James Harrison is one of the most feared outside linebackers in the NFL. He plays in the Pittsburgh Steelers 3-4 Defense, so his task is often to rush the quarterback. He has a monumental career of accomplishments that follow his work. The man has been through a success track that is like the myths you hear except it is true. His dad was a truck driver. He wanted to play football and went to tiny Kent State. He shows up to the Steelers as a free agent and was cut twice. He finally gets his chance as a backup and has a monumental breakout game against Buffalo.
If you remember the Pittsburgh-Arizona Super Bowl, you will remember his 99-yard return for a touchdown interception of Kurt Warner. Well, last week he made news when his sons came home with “participation trophies” for a sport they played. He flipped out. In his world you don’t get a trophy for showing up. You don’t get a trophy for trying hard.

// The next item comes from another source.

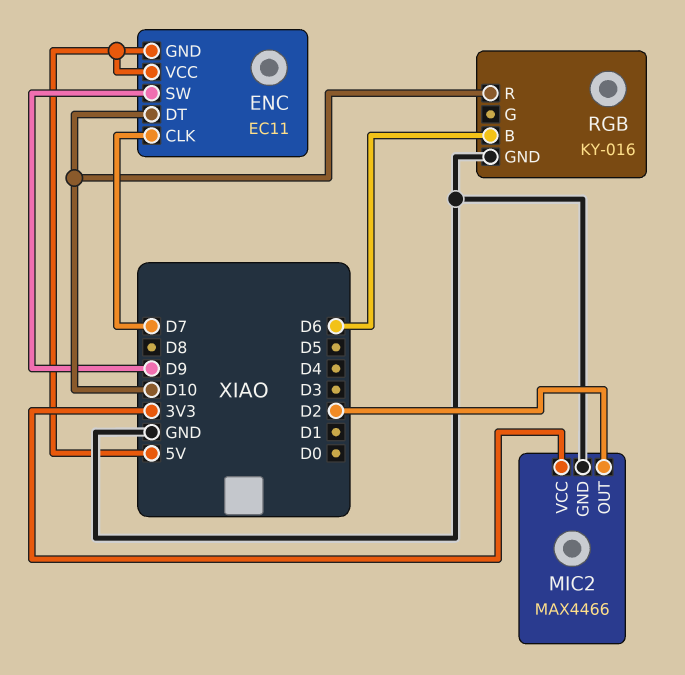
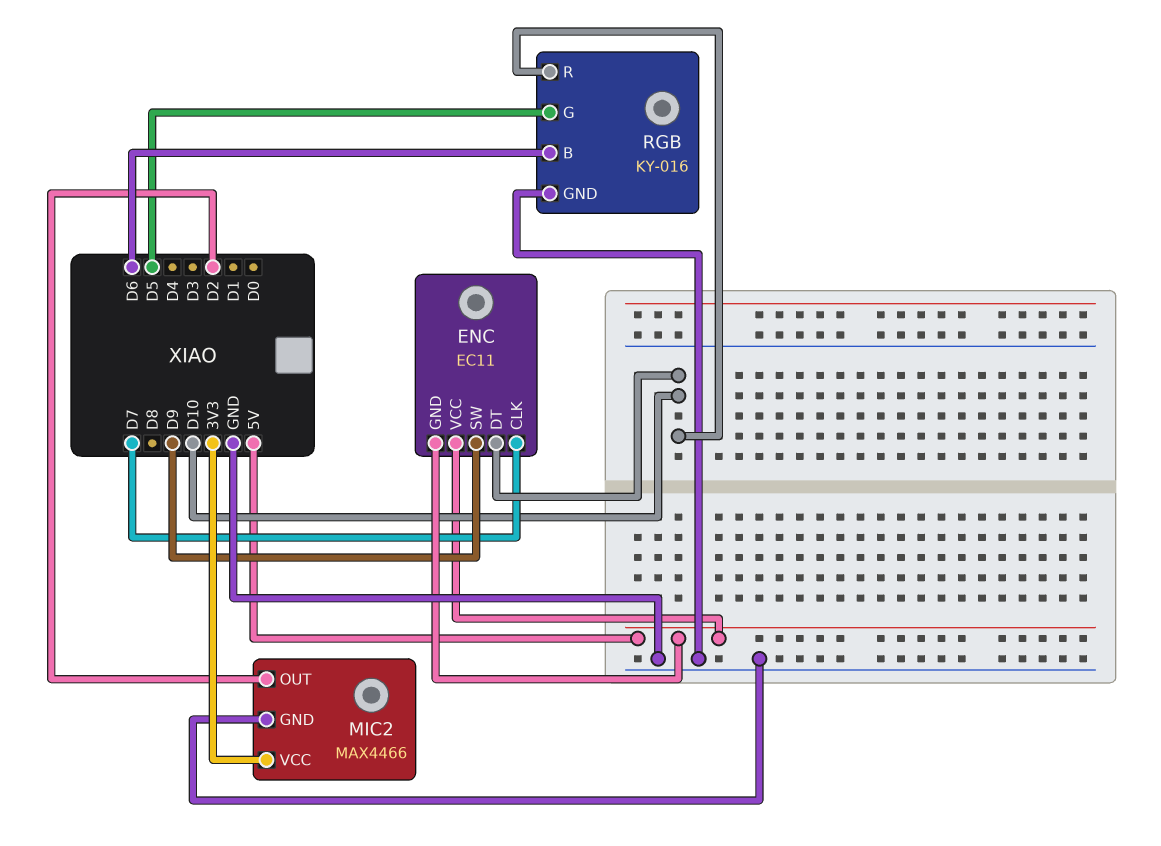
RGB pin G: none -> D5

In his world, you only get a trophy when you succeed. When you succeed at the very top, it is rare and you become a champion. They only give out one Lombardi Trophy to the NFL champion each year, not one to each team that participated. So he posted a picture of the trophies on Instagram and wrote, “I come home to find out that my boys received two trophies for nothing, participation trophies. While I’m very proud of my boys for everything they do and I’ll encourage them to the day I die, these trophies will be given back until they earn a real trophy. I’m not sorry for believing that everything in life should be earned, and I’m not about to raise two boys to be men by making them believe they’re entitle to something just because they tried their best, because sometimes your best isn’t enough, and that should drive you to want to do even better, not cry and whine until somebody gives you something to shut you up and keep you happy.”
There is only one Lombardi Trophy, one World Series Ring, and one Stanley Cup given out each year. None of these professional sports give a trophy for just showing up. So the next question is are you giving participation trophies to your people or are you really celebrating true accomplishments with your team?
In the high-performing financial institutions that I have worked in, all have had different ways to measure the performance of their commercial people, their branches, and their divisions. Goals are set and then various measures of production, productivity, credit quality, income maximization, and expense control are looked at and measured.
The goals and results are shared throughout the organization from the leadership down to what is applicable on the front line. This gives an opportunity for each employee to take ownership for their work and to realize that what how their actions can impact the overall organization. Employees begin to have more of a purpose and pride in their job as they understand that their work matters to the overall outcome. There is something innate inside each of us to achieve great things. Giving folks on your team great things they can achieve will cause them to improve their daily performance.
So do you reward everyone on your team the same? Of course there are rewards for the group performance, but there also should be rewards for your top performers. Earlier this year, Gravity Payments decided to raise the minimum wage for everyone in the company to $70,000/year. What ensued is several of the top performers in the company left, thinking it was unfair to more than double the salary of some of the weakest company performers while the top performers received no increase at all. If you want your institution to perform at a high level, top performers should be recognized and rewarded.
Maybe you don’t even think that sharing goals and performance standards to people in your organization such as your lenders, branch managers, or front line staff is important. I spoke to someone at a bank in my home state that followed this course of action. My friend wondered why they were so mediocre and how to make his shop better. I said to begin with, you need to share the goals and performance among the entire bank tem. If the people you hire are valuable enough to bring on your team, they are valuable enough to share the goals. Otherwise you run the risk of not aligning your team to meet your common goal. How can they meet it if they do not know what it even is in the first place?
So to conclude, set goals for your CU and the different branches, divisions, and employees. Share those goals with team members to get buy-in. Track the performance to goal. Reward those who achieve great things, and not just give a trophy for showing up. These are steps in reaching beyond the present level you are at now.